[ George Granville Bradley, Dean of Westminster. ] Three Autograph Letters Signed (all 'G G Bradley') to Sir Richard Harrington, responding to the news that Harington's son, who was 'superannuated' from Westminster School, is now 'good & useful'

G. G. Bradley [ George Granville Bradley ] (1821-1903), Dean of Westminster and school master [ Sir Richard Harington (1835–1911) of Ridlington, 11th Baronet ]
Publication details: 
All three on letterhead of The Deanery, Westminster, S.W.' Two from 18 October 1897, the other from 25 October 1897.
SKU: 19538

The three items are in good condition, ondff lightly aged and worn. Three interesting items, responding tactfully to what would appear to be an accusatory communication by Harington, pointing out that his son has succeeded despite having been 'superannuated' from Westminster School. ONE: 18 October 1898. 4pp., 12mo. Begins: 'Dear Sir Richard Harington | I am delighted to read the two enclosures. The Winnington-Ingrams one associated with many memories of my Rugby, Marlborough, & later days!' He will send the enclosures to the Head Master, [b]ut I won't rebuke him or convey any rebuke.

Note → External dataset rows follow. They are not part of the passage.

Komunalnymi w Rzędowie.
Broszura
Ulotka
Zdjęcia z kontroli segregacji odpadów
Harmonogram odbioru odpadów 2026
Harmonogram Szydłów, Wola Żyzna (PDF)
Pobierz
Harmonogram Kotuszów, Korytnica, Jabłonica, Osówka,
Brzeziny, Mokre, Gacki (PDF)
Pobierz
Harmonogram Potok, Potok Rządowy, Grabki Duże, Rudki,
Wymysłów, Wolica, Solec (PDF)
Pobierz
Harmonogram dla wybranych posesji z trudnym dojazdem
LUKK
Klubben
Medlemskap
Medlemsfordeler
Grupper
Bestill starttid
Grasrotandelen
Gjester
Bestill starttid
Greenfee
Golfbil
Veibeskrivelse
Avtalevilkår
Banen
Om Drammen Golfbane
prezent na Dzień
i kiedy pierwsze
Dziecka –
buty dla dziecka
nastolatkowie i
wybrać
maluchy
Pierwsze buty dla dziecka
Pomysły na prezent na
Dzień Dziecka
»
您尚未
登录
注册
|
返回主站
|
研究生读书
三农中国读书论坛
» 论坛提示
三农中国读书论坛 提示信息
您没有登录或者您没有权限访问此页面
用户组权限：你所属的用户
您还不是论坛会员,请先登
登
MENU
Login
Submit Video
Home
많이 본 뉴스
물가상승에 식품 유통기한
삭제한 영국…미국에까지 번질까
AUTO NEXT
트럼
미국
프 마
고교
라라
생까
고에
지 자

I know by my personal experience, that School Masters are far from infallible & that many boys who do not make way in public-schools turn out right well as men.' As 'an aged man' himself, Bradley ventures 'a hint', suggesting that Harrington sends 'a kindly line to Rutherford from yourself calling his attention to the useful & fruitful life which your son is leading – better this than any rebuke.' He concludes by apologising, as he is 'fresh from & returning to the deathbed of my old neighbour Sir Rutherford Alcock'. TWO: 18 October 1898. 2pp., 12mo. Reads: 'Dear Sir Richard | It is such a very busy time that I lost none in shewing these to the Head Master – He has just returned them & is, you may feel confident, as pleased as I that the once “superannuated” boy had proved so good & useful a man.' THREE: 25 October 1897. 3pp., 12mo. He begins by repeating his 'hearty satisfaction' at Harington's son's 'more than success in his sacred calling'. For his own part, he 'cannot blame the Head Master for carrying out “superannuation” rules'. He will 'lose no time in telling him the good news of an O.W who once came under them'. The school 'is doing well', and Bradley 'had a most pleasing account two days ago from an old pupil of my own, now a distinguished public servant, who lately removed his son from Marlborough & sent him here'. Harington's heir, the future Sir Richard Harington (1861-1931), 12th Baronet, had a successful career on the Oxford Circuit, was appointed a Puisne Judge in the High Court of Justice at Fort William in Bengal in 1899, and served in that capacity until returning to England in 1913. From the Harington family papers.